START DATA EXCERPTS
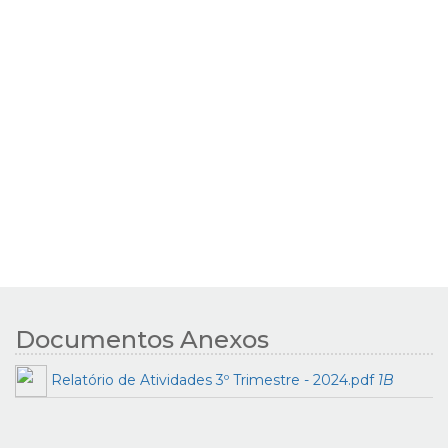
Documentos Anexos
Relatório de Atividades 3º Trimestre - 2024.pdf
1B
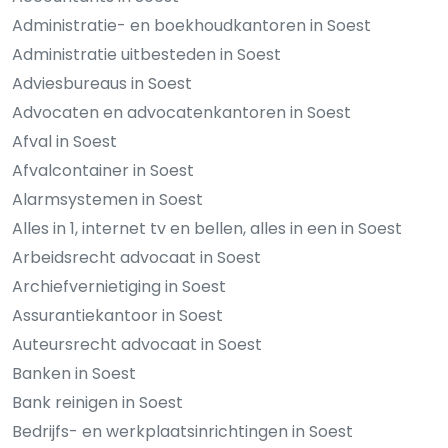
Administratie- en boekhoudkantoren in Soest
Administratie uitbesteden in Soest
Adviesbureaus in Soest
Advocaten en advocatenkantoren in Soest
Afval in Soest
Afvalcontainer in Soest
Alarmsystemen in Soest
Alles in 1, internet tv en bellen, alles in een in Soest
Arbeidsrecht advocaat in Soest
Archiefvernietiging in Soest
Assurantiekantoor in Soest
Auteursrecht advocaat in Soest
Banken in Soest
Bank reinigen in Soest
Bedrijfs- en werkplaatsinrichtingen in Soest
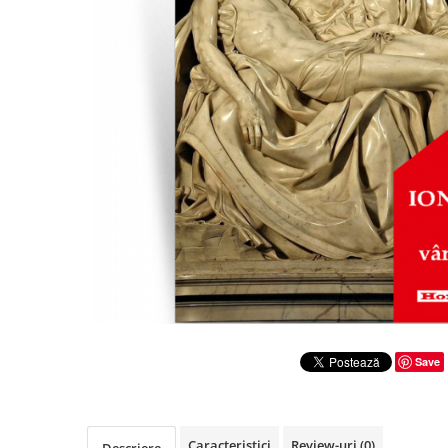
Literatura
Clasica
Contemporana
Moderna
Romana
Universala
Universala
Non-fictiune
Calatorii
Memorii
Publicistica / Reportaje / Interviuri
Stiinte umaniste
Istorie
Save
Sociologie si filozofie
Caracteristici
Review-uri
(0)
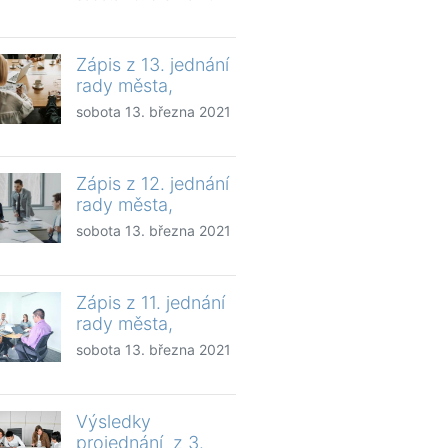
Zápis z 13. jednání
rady města,
sobota 13. března 2021
Zápis z 12. jednání
rady města,
sobota 13. března 2021
Zápis z 11. jednání
rady města,
sobota 13. března 2021
Výsledky
projednání z 3.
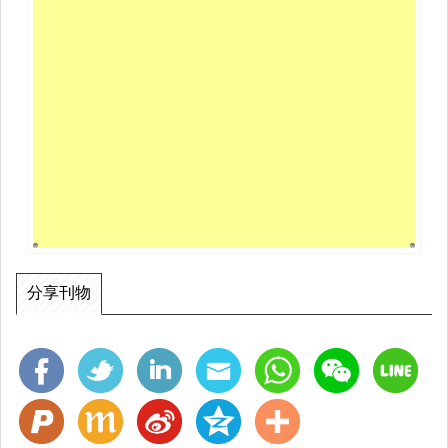
「道」。
本書書名英譯為：「
No One Left Behind
」，正
是取了孔子教學不輟、不放棄任何一位學生的精
神。敘述一群才能各異的學生，如何在一場戲劇表
演中各自發揮所長，最終使表演完美落幕的故事。
教師如何透過鼓勵的方式，使學生充分發揮所長、
共同完成表演，正是孔子教育精神的展現。繪本色
彩鮮明、筆觸柔和，利用畫面的細節，補充文字未
及表達的角色狀態，如學生的家庭狀況、心境變化
分享刊物
等，進一步凸顯學生之間的區別。家長可藉由本書
內容，讓孩子認知人人生而不同，引導孩子發掘他
人身上的美好特質，並學習尊重他人與自身的差
異。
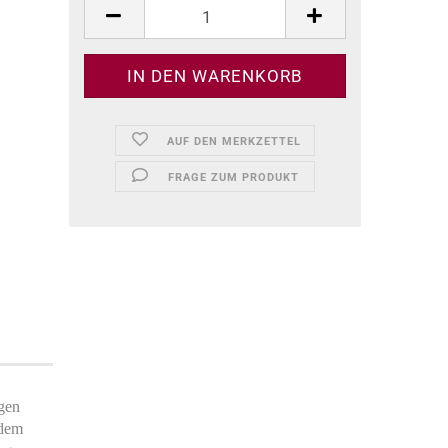
AUF DEN MERKZETTEL
FRAGE ZUM PRODUKT
igen
 dem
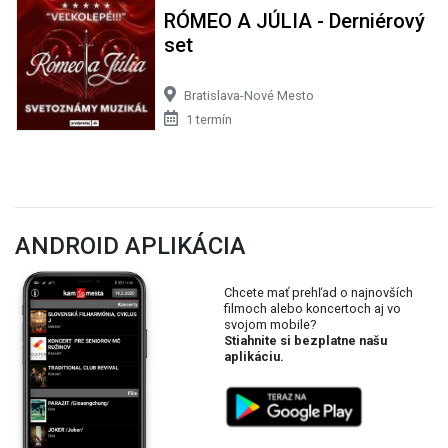
RÓMEO A JÚLIA - Derniérový
set
Bratislava-Nové Mesto
1 termín
ANDROID APLIKÁCIA
Chcete mať prehľad o najnovších
filmoch alebo koncertoch aj vo
svojom mobile?
Stiahnite si bezplatne našu
aplikáciu.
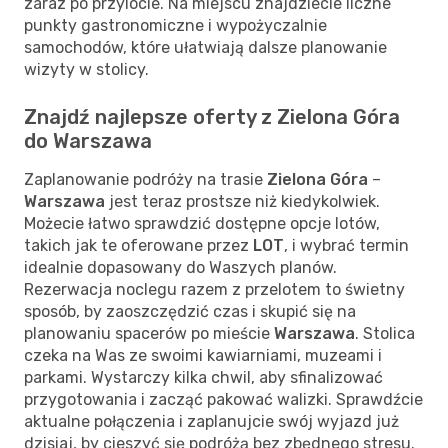
zaraz po przylocie. Na miejscu znajdziecie liczne
punkty gastronomiczne i wypożyczalnie
samochodów, które ułatwiają dalsze planowanie
wizyty w stolicy.
Znajdź najlepsze oferty z Zielona Góra
do Warszawa
Zaplanowanie podróży na trasie
Zielona Góra
–
Warszawa
jest teraz prostsze niż kiedykolwiek.
Możecie łatwo sprawdzić dostępne opcje lotów,
takich jak te oferowane przez
LOT
, i wybrać termin
idealnie dopasowany do Waszych planów.
Rezerwacja noclegu razem z przelotem to świetny
sposób, by zaoszczędzić czas i skupić się na
planowaniu spacerów po mieście
Warszawa
. Stolica
czeka na Was ze swoimi kawiarniami, muzeami i
parkami. Wystarczy kilka chwil, aby sfinalizować
przygotowania i zacząć pakować walizki. Sprawdźcie
aktualne połączenia i zaplanujcie swój wyjazd już
dzisiaj, by cieszyć się podróżą bez zbędnego stresu.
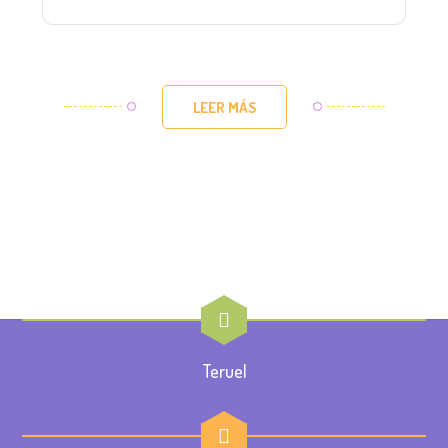
LEER MÁS
Teruel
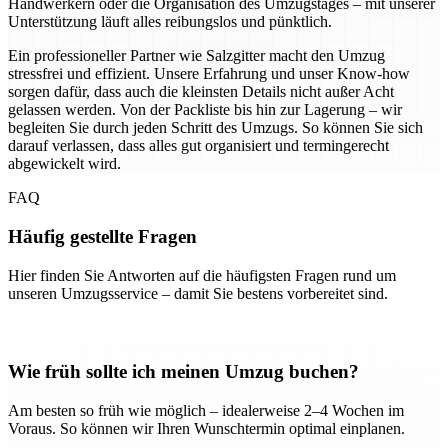
Handwerkern oder die Organisation des Umzugstages – mit unserer
Unterstützung läuft alles reibungslos und pünktlich.
Ein professioneller Partner wie Salzgitter macht den Umzug
stressfrei und effizient. Unsere Erfahrung und unser Know-how
sorgen dafür, dass auch die kleinsten Details nicht außer Acht
gelassen werden. Von der Packliste bis hin zur Lagerung – wir
begleiten Sie durch jeden Schritt des Umzugs. So können Sie sich
darauf verlassen, dass alles gut organisiert und termingerecht
abgewickelt wird.
FAQ
Häufig gestellte Fragen
Hier finden Sie Antworten auf die häufigsten Fragen rund um
unseren Umzugsservice – damit Sie bestens vorbereitet sind.
Wie früh sollte ich meinen Umzug buchen?
Am besten so früh wie möglich – idealerweise 2–4 Wochen im
Voraus. So können wir Ihren Wunschtermin optimal einplanen.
END DATA EXCERPTS
**PROBLEM**
Your reply must consist of the number of lines in the material above that include "früh", and nothing else.

**SOLUTION TO THIS TASK**
2